在图像和视频中进行准确的人体姿势分类对于自动化应用在多个领域是至关重要的,包括工作安全、物理康复、体育训练或日常辅助生活。最近,如Contrastive Language-Image Pretraining(CLIP)等多模态学习方法在联合理解图像和文本方面取得了显著进展。本研究旨在评估CLIP在人体姿势分类方面的有效性,重点关注其在瑜伽中的应用。尽管零样本方法存在初始局限性,但在具有82类的15301张(真实和合成)图像上应用迁移学习已显示出令人鼓舞的结果。文章详细介绍了微调过程的完整步骤,包括图像描述语法、模型的选择和超参数的调整。经过精细调整的CLIP模型在3826张图像上进行了测试,准确率超过85%,较同一数据集上的先前最佳工作高出约6%,其训练时间是微调YOLOv8模型所需时间的3.5倍。对于面向应用的实际场景,使用每个姿势仅包含少量图像(例如六个姿势中的六个图像)的数据集进行训练时,精细调整后的模型在包含1301张和401张训练图像的数据集上分别达到了98.8%和99.1%的准确率。此外,我们的实验表明,每姿势仅使用少量图像(如每个六类数据集仅使用大约二十张图像)进行训练可以达到大约90%的准确率。本研究表明,这种多模态技术可有效用于瑜伽姿势分类,并可能适用于一般的人体姿势分类。此外,CLIP推理时间约为7毫秒,支持将该模型集成到姿势评估的自动化系统中,例如开发用于性能评估的实时个人瑜伽助理。

论文及项目相关链接

PDF

Summary
本研究利用对比语言图像预训练(CLIP)进行瑜伽姿势分类,通过对15,301张图像(真实和合成)进行迁移学习,在瑜伽姿势分类上取得了显著效果。精细调整的CLIP模型在测试集上准确率超过85%,显著优于先前在同一数据集上的最佳表现,同时训练时间减少了约三倍。此外,即使使用少量图像(每姿势仅20张),该模型在六类数据集中仍能达到约90%的准确率。
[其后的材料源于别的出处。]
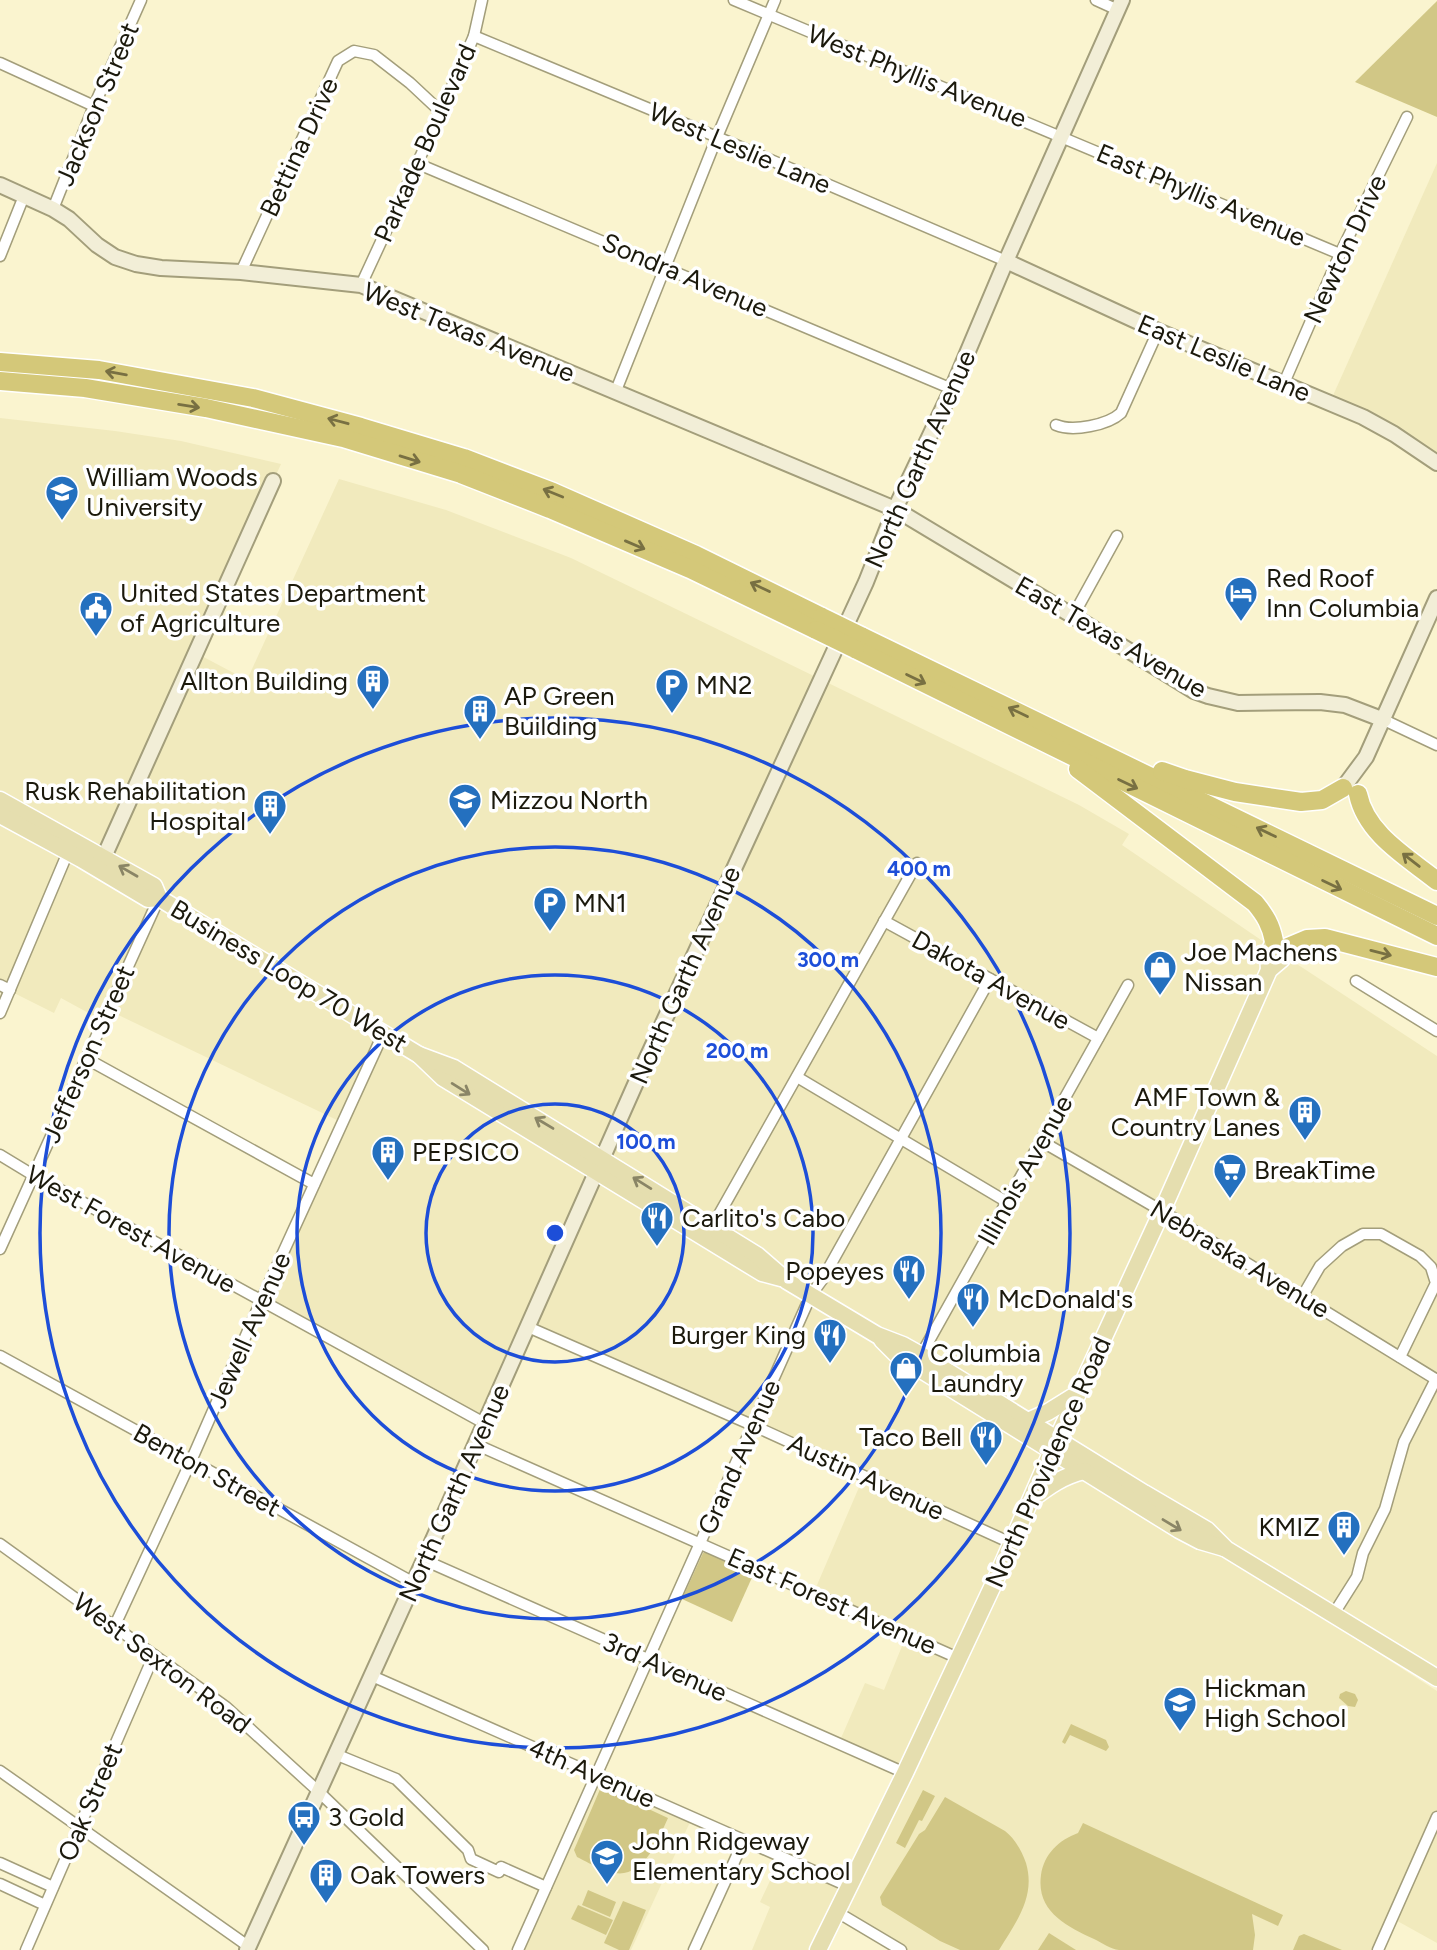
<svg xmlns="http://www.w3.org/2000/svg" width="1437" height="1950" viewBox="0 0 1437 1950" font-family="Figtree,sans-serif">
<rect width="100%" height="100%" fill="#faf4cf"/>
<g fill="#f1eabd">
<path d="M1437,163V454L1380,421L1331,400Z"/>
<path d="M0,418L115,431L181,441L281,464L196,653L247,680L339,479L446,510L571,558L1079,805L1129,834L1122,845L1277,951L1437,1056V1677L1088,1467L1437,1691V1943L1392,1918L1377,1950H900L837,1911L819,1950H752L770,1907L760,1902L784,1851L851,1882L902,1775L838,1745L865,1683L884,1690L907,1634L814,1592L863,1478L528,1328L486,1423L263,1300L337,1120L110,1011L105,1022L61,998L54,1013L0,986Z"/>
<path d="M599,1782L690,1822L631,1950H524Z"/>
</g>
<g fill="#d1c786">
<path d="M1437,1V117L1355,82Z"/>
<path d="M706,1552L754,1573L732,1622L682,1599L703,1553Z"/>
<path d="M1346,1691L1355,1694L1358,1700L1355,1707L1348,1706L1339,1698L1340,1694Z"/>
<path d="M1071,1724L1106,1740L1109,1747L1106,1751L1070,1735L1065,1744L1062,1742Z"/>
<path d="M601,1787L668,1818C659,1837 648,1869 624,1873C611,1876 589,1863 577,1857L574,1850Z"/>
<path d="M923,1790L935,1796L922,1821L919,1820L905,1848L896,1843Z"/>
<path d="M945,1797L1005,1831C1015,1839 1022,1851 1026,1863C1036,1897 1016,1922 999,1950H960L940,1941L882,1905L880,1897L919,1834L925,1830Z"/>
<path d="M1083,1823L1283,1915L1278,1926L1252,1914L1255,1935L1253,1950C1220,1950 1188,1950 1156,1950C1144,1950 1130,1950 1119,1950C1111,1949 1102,1943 1094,1939C1066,1926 1036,1911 1041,1875C1044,1854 1059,1840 1078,1833Z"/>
<path d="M588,1890L616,1902L610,1917L582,1905Z"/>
<path d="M623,1901L646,1910L629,1950H619L604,1943Z"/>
<path d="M578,1905L613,1920L606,1935L571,1919Z"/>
<path d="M1049,1933L1076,1950H1038Z"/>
<path d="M1304,1934L1342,1950H1293L1299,1936Z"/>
</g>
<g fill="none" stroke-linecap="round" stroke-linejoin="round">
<defs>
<g id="street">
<path d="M734,0L1340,254"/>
<path d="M1096,0L1118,10"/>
<path d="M474,36L717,137L1006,261"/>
<path d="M0,63L94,106"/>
<path d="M416,163L952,389"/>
<path d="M53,209L94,106L141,0"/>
<path d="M0,256L24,196"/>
<path d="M241,272L338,61L354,51L374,55L410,83L441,112"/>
<path d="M361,285L441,112L474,36L482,0"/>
<path d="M1284,383L1340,254L1407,117"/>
<path d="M615,393L717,137L775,0"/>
<path d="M1056,425C1073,432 1108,425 1121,413L1158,331"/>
<path d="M1073,616L1117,536"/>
<path d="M1384,720L1437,745"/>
<path d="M884,921L1098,1038"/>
<path d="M1356,981L1437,1031"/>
<path d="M0,985L10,990"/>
<path d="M0,1013L68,852"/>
<path d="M87,1059L314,1184"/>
<path d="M797,1077L1007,1202"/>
<path d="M1041,1141L1162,1211L1437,1380"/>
<path d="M0,1155L33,1175L484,1423"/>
<path d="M712,1227L917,863"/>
<path d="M0,1249L159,898"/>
<path d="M1302,1297L1320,1266L1342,1246L1363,1234H1381L1420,1256L1431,1267L1436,1283L1400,1357"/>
<path d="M528,1327L752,1425L1011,1543"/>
<path d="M921,1355L1128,985"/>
<path d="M0,1356L414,1583"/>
<path d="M475,1444L958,1658"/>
<path d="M0,1544L226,1707L318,1791L483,1950"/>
<path d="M424,1560L905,1773"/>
<path d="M1333,1615L1357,1577L1363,1553L1385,1509L1404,1442L1436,1379"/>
<path d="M115,1625L191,1461L261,1301L383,1034"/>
<path d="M372,1676L850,1887"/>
<path d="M335,1754L396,1779L468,1850L471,1859L499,1872L501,1867L546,1887"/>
<path d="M0,1771L248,1946"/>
<path d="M0,1863L53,1887"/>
<path d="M0,1884L45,1905"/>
<path d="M837,1912L901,1950"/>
<path d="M26,1950L154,1655"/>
<path d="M518,1950L811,1295L822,1280L990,979"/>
<path d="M694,1950L744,1840"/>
<path d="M1378,1950L1437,1817"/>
</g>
<g id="secondary">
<path d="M0,185L53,209L69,219L97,245L115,257L136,264L161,268L241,272L361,285L895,509L1073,616L1194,691L1208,696L1238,703L1320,702L1345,705L1384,720"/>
<path d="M1006,261L1158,331L1363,417L1394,434L1437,463"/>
<path d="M1343,788L1366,757L1437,598"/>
<path d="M99,868L273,481"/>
<path d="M247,1950L424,1560L646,1060L866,582L895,509L952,389L1006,261L1122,0"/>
</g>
<g id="primary">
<path d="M0,800L154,886L159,898L419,1055L443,1078L762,1273L781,1278"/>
<path d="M0,815L81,859L148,899L159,898"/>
<path d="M1269,970L1268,954L1274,941"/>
<path d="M419,1055L454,1068L757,1255L787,1281L877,1335L903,1345L921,1355L1144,1493L1207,1530L1226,1549L1437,1678"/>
<path d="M882,1340L897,1355L1179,1530L1200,1541L1224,1548"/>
<path d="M1028,1421L1048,1412L1077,1394"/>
<path d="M1032,1499C1049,1486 1063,1476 1084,1471"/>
<path d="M818,1950L905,1773L995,1581L1057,1439L1162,1211L1269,970L1282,959L1288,947"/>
</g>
<g id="highway">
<path d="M0,362L99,370L253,398L361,427L464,458L553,492L696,555L822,617"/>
<path d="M0,381L85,388L206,408L343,438L461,474L550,509L690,569L816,630"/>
<path d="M861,636L1437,916"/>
<path d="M855,649L1437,936"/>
<path d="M1078,769L1255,903C1265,915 1271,925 1274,941"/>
<path d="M1162,771L1185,779L1235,792L1301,802L1322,800L1343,788"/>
<path d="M1358,794C1366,834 1407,857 1437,881"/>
<path d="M1288,947L1307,939L1325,938L1437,967"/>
</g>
</defs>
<use href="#street" stroke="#a39e7b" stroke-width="13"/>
<use href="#secondary" stroke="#a39e7b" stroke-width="18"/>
<use href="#primary" stroke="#fff" stroke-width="19"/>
<use href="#highway" stroke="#fff" stroke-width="21"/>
<use href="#street" stroke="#fff" stroke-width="10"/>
<use href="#secondary" stroke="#f2eed7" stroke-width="14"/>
<use href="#primary" stroke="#e5deaf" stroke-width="16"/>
<use href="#highway" stroke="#d4c879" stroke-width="18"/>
<defs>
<g id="highway-bridge">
<path d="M822,617L861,636"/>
<path d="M816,630L855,649"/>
</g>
</defs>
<use href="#highway-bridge" stroke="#fff" stroke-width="21" stroke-linecap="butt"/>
<use href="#highway-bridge" stroke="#d4c879" stroke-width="18"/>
</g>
<defs><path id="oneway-shaft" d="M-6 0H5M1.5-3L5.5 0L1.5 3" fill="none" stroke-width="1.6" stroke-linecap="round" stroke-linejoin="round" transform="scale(1.75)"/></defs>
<g stroke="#787042">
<use href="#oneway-shaft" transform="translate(116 373) rotate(-170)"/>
<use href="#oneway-shaft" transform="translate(189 406) rotate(9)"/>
<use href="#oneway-shaft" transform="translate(338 421) rotate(-165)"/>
<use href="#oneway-shaft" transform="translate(410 459) rotate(17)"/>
<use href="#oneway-shaft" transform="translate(553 493) rotate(-158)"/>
<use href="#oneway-shaft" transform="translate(635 545) rotate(23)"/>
<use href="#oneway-shaft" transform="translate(760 587) rotate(-154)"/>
<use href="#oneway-shaft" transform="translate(916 679) rotate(26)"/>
<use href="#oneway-shaft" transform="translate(1018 712) rotate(-154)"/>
<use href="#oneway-shaft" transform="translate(1128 784) rotate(26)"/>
<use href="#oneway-shaft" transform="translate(1266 832) rotate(-154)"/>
<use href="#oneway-shaft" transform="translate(1411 860) rotate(-142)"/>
<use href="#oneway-shaft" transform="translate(1332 885) rotate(26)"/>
<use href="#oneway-shaft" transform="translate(1381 953) rotate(14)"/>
</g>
<g stroke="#8a8566">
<use href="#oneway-shaft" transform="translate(128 871) rotate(-150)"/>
<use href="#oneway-shaft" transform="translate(461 1089) rotate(32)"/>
<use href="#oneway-shaft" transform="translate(544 1123) rotate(-149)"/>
<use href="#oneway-shaft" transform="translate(642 1183) rotate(-148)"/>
<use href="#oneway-shaft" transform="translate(1172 1525) rotate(31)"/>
</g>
<g fill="none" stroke="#1d4ed8" stroke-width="3.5">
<circle cx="555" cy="1233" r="129"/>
<circle cx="555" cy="1233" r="258"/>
<circle cx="555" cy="1233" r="386"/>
<circle cx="555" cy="1233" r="515"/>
</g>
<defs>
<symbol id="university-pin" viewBox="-11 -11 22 30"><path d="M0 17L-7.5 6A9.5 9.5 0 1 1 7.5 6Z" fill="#2470bf" stroke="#fff"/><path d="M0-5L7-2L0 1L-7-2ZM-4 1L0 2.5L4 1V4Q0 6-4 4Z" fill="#fff"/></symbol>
<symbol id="hotel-pin" viewBox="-11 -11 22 30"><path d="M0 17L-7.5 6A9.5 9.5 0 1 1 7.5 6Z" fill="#2470bf" stroke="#fff"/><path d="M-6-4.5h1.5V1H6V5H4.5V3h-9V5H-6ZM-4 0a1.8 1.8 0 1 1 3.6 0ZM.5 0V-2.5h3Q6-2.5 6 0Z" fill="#fff"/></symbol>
<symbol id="civic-pin" viewBox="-11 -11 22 30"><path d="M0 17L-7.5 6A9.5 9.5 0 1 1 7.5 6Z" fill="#2470bf" stroke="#fff"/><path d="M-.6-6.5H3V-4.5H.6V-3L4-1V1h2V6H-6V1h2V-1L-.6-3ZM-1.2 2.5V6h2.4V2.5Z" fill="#fff"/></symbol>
<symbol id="building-pin" viewBox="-11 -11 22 30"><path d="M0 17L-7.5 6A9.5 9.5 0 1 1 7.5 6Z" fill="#2470bf" stroke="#fff"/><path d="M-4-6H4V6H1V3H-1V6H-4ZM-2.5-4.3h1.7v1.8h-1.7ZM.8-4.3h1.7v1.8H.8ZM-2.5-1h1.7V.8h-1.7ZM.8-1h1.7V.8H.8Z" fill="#fff"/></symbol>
<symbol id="parking-pin" viewBox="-11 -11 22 30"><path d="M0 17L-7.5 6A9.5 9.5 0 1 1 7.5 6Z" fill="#2470bf" stroke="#fff"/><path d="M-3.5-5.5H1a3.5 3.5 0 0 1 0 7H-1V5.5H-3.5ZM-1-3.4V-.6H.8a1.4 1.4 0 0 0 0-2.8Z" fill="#fff"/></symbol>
<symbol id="shop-pin" viewBox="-11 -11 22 30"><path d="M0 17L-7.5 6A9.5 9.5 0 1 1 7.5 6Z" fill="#2470bf" stroke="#fff"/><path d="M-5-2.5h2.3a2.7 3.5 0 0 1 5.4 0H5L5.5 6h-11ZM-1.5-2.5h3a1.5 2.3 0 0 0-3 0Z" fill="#fff"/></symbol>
<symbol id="supermarket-pin" viewBox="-11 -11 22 30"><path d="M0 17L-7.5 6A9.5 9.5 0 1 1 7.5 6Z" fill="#2470bf" stroke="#fff"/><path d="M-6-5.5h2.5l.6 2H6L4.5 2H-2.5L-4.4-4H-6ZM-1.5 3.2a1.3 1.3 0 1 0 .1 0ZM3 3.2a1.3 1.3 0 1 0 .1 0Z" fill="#fff"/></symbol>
<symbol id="restaurant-pin" viewBox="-11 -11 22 30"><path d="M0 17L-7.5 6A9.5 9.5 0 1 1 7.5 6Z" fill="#2470bf" stroke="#fff"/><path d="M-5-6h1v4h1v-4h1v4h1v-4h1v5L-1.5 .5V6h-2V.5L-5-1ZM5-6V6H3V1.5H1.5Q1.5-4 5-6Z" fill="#fff"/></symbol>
<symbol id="school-pin" viewBox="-11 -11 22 30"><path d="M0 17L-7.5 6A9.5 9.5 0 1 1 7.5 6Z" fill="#2470bf" stroke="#fff"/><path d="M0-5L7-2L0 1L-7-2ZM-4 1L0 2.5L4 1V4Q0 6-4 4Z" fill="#fff"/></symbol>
<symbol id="bus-pin" viewBox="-11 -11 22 30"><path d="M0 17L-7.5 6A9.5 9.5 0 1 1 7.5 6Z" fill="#2470bf" stroke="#fff"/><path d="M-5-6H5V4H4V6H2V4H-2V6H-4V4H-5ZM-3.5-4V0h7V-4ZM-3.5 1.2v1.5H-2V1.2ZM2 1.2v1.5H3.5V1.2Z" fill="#fff"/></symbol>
</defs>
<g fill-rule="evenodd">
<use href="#university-pin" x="43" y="473" width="38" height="52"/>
<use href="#hotel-pin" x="1222" y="574" width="38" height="52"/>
<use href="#civic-pin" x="77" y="589" width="38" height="52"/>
<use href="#building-pin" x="354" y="662" width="38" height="52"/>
<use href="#parking-pin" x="653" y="666" width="38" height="52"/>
<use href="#building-pin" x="461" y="692" width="38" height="52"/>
<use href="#university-pin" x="446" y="781" width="38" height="52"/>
<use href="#building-pin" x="251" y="787" width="38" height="52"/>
<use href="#parking-pin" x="531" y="884" width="38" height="52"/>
<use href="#shop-pin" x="1141" y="948" width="38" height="52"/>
<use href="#building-pin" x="1286" y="1093" width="38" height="52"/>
<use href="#building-pin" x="369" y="1133" width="38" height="52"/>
<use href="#supermarket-pin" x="1211" y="1151" width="38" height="52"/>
<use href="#restaurant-pin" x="638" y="1199" width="38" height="52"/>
<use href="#restaurant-pin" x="890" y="1252" width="38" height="52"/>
<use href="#restaurant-pin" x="954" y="1280" width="38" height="52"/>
<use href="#restaurant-pin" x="811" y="1316" width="38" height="52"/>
<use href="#shop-pin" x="887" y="1349" width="38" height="52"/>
<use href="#restaurant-pin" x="967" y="1418" width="38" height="52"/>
<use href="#building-pin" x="1325" y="1508" width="38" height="52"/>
<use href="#school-pin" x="1161" y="1684" width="38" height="52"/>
<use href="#bus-pin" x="285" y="1798" width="38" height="52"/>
<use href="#school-pin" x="588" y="1837" width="38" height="52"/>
<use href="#building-pin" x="307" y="1856" width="38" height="52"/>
</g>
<g text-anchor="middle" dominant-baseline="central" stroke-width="7" stroke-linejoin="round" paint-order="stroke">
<g font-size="26" fill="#1b190c" stroke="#fff">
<text transform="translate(917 76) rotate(22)">West Phyllis Avenue</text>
<text transform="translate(97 104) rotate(-67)">Jackson Street</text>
<text transform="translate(425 143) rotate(-66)">Parkade Boulevard</text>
<text transform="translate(299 147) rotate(-65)">Bettina Drive</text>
<text transform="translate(740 148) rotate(23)">West Leslie Lane</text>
<text transform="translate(1201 195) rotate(23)">East Phyllis Avenue</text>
<text transform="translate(1345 249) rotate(-65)">Newton Drive</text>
<text transform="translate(685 275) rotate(23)">Sondra Avenue</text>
<text transform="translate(469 332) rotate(22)">West Texas Avenue</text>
<text transform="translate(1224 358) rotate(23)">East Leslie Lane</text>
<text transform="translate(920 459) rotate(-66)">North Garth Avenue</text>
<text transform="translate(1111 637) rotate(30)">East Texas Avenue</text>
<text transform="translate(685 975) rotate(-66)">North Garth Avenue</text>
<text transform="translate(289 976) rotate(31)">Business Loop 70 West</text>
<text transform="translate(991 980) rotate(29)">Dakota Avenue</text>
<text transform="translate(88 1054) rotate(-66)">Jefferson Street</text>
<text transform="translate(1025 1170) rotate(-61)">Illinois Avenue</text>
<text transform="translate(131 1229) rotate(29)">West Forest Avenue</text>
<text transform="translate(1240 1259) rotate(31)">Nebraska Avenue</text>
<text transform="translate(249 1330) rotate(-66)">Jewell Avenue</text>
<text transform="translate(739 1457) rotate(-66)">Grand Avenue</text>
<text transform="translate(1048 1462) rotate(-66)">North Providence Road</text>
<text transform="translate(207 1470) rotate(29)">Benton Street</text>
<text transform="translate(866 1477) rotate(25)">Austin Avenue</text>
<text transform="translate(454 1493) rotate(-66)">North Garth Avenue</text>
<text transform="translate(832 1601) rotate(24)">East Forest Avenue</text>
<text transform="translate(162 1663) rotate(37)">West Sexton Road</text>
<text transform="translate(665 1667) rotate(24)">3rd Avenue</text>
<text transform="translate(592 1773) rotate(24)">4th Avenue</text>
<text transform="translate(90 1802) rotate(-67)">Oak Street</text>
</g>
<g font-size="26" fill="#1b190c" stroke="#fff" text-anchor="start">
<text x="86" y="477">William Woods<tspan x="86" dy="30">University</tspan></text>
<text x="1266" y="578">Red Roof<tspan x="1266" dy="30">Inn Columbia</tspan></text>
<text x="120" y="593">United States Department<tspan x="120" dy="30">of Agriculture</tspan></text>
<text x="348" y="681" text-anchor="end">Allton Building</text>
<text x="696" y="685">MN2</text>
<text x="504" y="696">AP Green<tspan x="504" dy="30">Building</tspan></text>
<text x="246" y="791" text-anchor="end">Rusk Rehabilitation<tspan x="246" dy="30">Hospital</tspan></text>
<text x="490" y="800">Mizzou North</text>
<text x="574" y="903">MN1</text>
<text x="1184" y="952">Joe Machens<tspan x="1184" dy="30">Nissan</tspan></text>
<text x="1280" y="1097" text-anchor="end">AMF Town &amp;<tspan x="1280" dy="30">Country Lanes</tspan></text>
<text x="412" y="1152">PEPSICO</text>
<text x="1254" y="1170">BreakTime</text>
<text x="682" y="1218">Carlito's Cabo</text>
<text x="884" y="1271" text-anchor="end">Popeyes</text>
<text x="998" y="1299">McDonald's</text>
<text x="806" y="1335" text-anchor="end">Burger King</text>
<text x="930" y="1353">Columbia<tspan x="930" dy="30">Laundry</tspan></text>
<text x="962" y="1437" text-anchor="end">Taco Bell</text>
<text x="1320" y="1527" text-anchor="end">KMIZ</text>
<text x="1204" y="1688">Hickman<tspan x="1204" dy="30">High School</tspan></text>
<text x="328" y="1817">3 Gold</text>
<text x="632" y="1841">John Ridgeway<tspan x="632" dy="30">Elementary School</tspan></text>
<text x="350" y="1875">Oak Towers</text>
</g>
</g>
<circle cx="555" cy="1233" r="10" fill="#1d4ed8" stroke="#fff" stroke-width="3.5"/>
<g font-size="21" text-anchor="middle" font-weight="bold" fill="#1d4ed8" stroke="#fff" stroke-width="7" stroke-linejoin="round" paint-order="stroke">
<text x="919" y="876">400 m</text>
<text x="828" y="967">300 m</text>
<text x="737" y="1058">200 m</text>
<text x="646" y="1149">100 m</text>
</g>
</svg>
研究证明该技术可有效地用于瑜伽姿势分类及一般人类姿势分类,并且CLIP的快速推理时间使其可集成到姿势评估的自动化系统中。

Key Takeaways

  1. 对比语言图像预训练(CLIP)在多模态学习中表现出色,用于瑜伽姿势分类。
  2. 通过迁移学习在大量图像数据上进行精细调整,实现了高准确率的人体位姿分类。
  3. CLIP模型在测试集上的准确率超过85%,显著优于先前的研究。
  4. 使用少量图像(每姿势仅20张)也能实现约90%的准确率。
  5. CLIP模型的训练时间比YOLOv8模型低约三倍。
  6. CLIP的快速推理时间支持集成到自动化系统中进行姿势评估。

Cool Papers

点此查看论文截图

Towards Counterfactual and Contrastive Explainability and Transparency of DCNN Image Classifiers

Authors:Syed Ali Tariq, Tehseen Zia, Mubeen Ghafoor

Explainability of deep convolutional neural networks (DCNNs) is an important research topic that tries to uncover the reasons behind a DCNN model’s decisions and improve their understanding and reliability in high-risk environments. In this regard, we propose a novel method for generating interpretable counterfactual and contrastive explanations for DCNN models. The proposed method is model intrusive that probes the internal workings of a DCNN instead of altering the input image to generate explanations. Given an input image, we provide contrastive explanations by identifying the most important filters in the DCNN representing features and concepts that separate the model’s decision between classifying the image to the original inferred class or some other specified alter class. On the other hand, we provide counterfactual explanations by specifying the minimal changes necessary in such filters so that a contrastive output is obtained. Using these identified filters and concepts, our method can provide contrastive and counterfactual reasons behind a model’s decisions and makes the model more transparent. One of the interesting applications of this method is misclassification analysis, where we compare the identified concepts from a particular input image and compare them with class-specific concepts to establish the validity of the model’s decisions. The proposed method is compared with state-of-the-art and evaluated on the Caltech-UCSD Birds (CUB) 2011 dataset to show the usefulness of the explanations provided.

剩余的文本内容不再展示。